**La consigne**
Reproduisez à l'identique le passage qui va du début des entrées jusqu'à la ligne contenant "0.020914, 0.995294, -0.053848]]", cette ligne comprise, et rien d'autre.
───
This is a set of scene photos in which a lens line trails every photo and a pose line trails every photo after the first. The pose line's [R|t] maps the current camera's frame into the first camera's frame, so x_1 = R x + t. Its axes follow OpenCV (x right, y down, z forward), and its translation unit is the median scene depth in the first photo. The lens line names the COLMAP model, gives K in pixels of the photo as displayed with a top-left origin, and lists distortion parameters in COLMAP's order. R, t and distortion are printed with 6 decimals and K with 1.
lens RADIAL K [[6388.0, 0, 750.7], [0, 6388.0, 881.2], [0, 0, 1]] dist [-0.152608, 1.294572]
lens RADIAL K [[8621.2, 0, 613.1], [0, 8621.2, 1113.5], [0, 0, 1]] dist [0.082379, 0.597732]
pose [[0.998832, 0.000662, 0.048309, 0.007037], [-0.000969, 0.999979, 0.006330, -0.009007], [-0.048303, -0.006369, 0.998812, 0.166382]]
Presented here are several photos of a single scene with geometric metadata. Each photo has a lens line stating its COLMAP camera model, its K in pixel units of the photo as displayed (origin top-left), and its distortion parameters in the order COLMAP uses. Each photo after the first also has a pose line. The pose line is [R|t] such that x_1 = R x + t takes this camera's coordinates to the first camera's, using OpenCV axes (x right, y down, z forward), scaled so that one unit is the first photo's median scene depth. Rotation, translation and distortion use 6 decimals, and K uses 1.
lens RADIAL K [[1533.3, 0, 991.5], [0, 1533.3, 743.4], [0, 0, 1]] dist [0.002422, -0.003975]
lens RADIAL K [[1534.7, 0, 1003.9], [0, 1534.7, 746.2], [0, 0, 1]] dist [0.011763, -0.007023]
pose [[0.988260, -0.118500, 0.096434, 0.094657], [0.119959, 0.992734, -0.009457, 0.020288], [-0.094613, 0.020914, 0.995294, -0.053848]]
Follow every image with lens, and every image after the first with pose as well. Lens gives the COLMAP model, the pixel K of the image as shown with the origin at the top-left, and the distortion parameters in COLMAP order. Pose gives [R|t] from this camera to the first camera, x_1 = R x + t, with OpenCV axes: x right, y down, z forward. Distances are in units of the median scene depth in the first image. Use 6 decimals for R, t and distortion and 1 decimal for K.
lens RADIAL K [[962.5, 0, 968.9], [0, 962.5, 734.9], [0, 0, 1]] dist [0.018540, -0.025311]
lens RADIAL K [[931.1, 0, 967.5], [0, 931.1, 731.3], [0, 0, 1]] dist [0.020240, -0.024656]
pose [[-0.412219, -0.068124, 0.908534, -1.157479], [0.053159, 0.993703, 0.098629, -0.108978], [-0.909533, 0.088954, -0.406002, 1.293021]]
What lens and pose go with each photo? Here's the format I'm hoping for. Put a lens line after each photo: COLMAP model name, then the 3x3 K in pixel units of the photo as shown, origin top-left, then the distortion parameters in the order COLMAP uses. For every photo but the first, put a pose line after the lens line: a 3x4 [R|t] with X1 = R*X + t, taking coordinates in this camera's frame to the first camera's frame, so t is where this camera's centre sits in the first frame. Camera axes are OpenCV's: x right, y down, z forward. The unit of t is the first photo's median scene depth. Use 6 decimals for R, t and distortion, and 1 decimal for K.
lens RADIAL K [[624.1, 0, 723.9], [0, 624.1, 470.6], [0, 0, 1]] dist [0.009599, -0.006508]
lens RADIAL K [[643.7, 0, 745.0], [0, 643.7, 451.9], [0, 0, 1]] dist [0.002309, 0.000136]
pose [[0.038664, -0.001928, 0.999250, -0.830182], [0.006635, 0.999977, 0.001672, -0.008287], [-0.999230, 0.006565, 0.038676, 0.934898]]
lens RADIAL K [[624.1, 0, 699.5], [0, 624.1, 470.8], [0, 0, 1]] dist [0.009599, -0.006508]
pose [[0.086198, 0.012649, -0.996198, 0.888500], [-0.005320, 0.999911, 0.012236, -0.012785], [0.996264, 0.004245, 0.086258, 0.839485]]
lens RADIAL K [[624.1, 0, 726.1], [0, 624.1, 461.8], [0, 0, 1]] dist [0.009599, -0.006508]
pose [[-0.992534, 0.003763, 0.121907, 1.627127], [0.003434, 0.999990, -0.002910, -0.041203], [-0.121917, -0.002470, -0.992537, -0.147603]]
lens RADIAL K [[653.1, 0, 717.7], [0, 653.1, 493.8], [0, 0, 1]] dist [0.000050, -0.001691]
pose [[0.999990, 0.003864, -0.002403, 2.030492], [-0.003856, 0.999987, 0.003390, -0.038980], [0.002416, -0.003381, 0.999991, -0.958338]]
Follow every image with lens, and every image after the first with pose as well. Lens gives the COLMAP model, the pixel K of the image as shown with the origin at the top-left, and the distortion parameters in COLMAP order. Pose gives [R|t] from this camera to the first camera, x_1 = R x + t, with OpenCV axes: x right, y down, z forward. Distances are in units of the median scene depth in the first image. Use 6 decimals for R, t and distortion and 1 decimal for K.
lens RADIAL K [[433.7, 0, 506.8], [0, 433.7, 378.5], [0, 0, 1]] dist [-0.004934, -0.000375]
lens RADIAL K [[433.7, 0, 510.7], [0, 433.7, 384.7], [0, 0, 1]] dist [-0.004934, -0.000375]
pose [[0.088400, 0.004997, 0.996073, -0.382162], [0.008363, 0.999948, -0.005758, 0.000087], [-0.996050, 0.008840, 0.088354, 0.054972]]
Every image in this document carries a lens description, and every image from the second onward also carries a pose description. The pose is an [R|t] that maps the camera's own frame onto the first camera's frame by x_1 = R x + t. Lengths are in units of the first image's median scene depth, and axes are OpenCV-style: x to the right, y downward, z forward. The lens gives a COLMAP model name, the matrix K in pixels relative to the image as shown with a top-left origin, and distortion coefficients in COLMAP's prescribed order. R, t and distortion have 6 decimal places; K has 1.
───
**Résultat de l'exercice**
This is a set of scene photos in which a lens line trails every photo and a pose line trails every photo after the first. The pose line's [R|t] maps the current camera's frame into the first camera's frame, so x_1 = R x + t. Its axes follow OpenCV (x right, y down, z forward), and its translation unit is the median scene depth in the first photo. The lens line names the COLMAP model, gives K in pixels of the photo as displayed with a top-left origin, and lists distortion parameters in COLMAP's order. R, t and distortion are printed with 6 decimals and K with 1.
lens RADIAL K [[6388.0, 0, 750.7], [0, 6388.0, 881.2], [0, 0, 1]] dist [-0.152608, 1.294572]
lens RADIAL K [[8621.2, 0, 613.1], [0, 8621.2, 1113.5], [0, 0, 1]] dist [0.082379, 0.597732]
pose [[0.998832, 0.000662, 0.048309, 0.007037], [-0.000969, 0.999979, 0.006330, -0.009007], [-0.048303, -0.006369, 0.998812, 0.166382]]
Presented here are several photos of a single scene with geometric metadata. Each photo has a lens line stating its COLMAP camera model, its K in pixel units of the photo as displayed (origin top-left), and its distortion parameters in the order COLMAP uses. Each photo after the first also has a pose line. The pose line is [R|t] such that x_1 = R x + t takes this camera's coordinates to the first camera's, using OpenCV axes (x right, y down, z forward), scaled so that one unit is the first photo's median scene depth. Rotation, translation and distortion use 6 decimals, and K uses 1.
lens RADIAL K [[1533.3, 0, 991.5], [0, 1533.3, 743.4], [0, 0, 1]] dist [0.002422, -0.003975]
lens RADIAL K [[1534.7, 0, 1003.9], [0, 1534.7, 746.2], [0, 0, 1]] dist [0.011763, -0.007023]
pose [[0.988260, -0.118500, 0.096434, 0.094657], [0.119959, 0.992734, -0.009457, 0.020288], [-0.094613, 0.020914, 0.995294, -0.053848]]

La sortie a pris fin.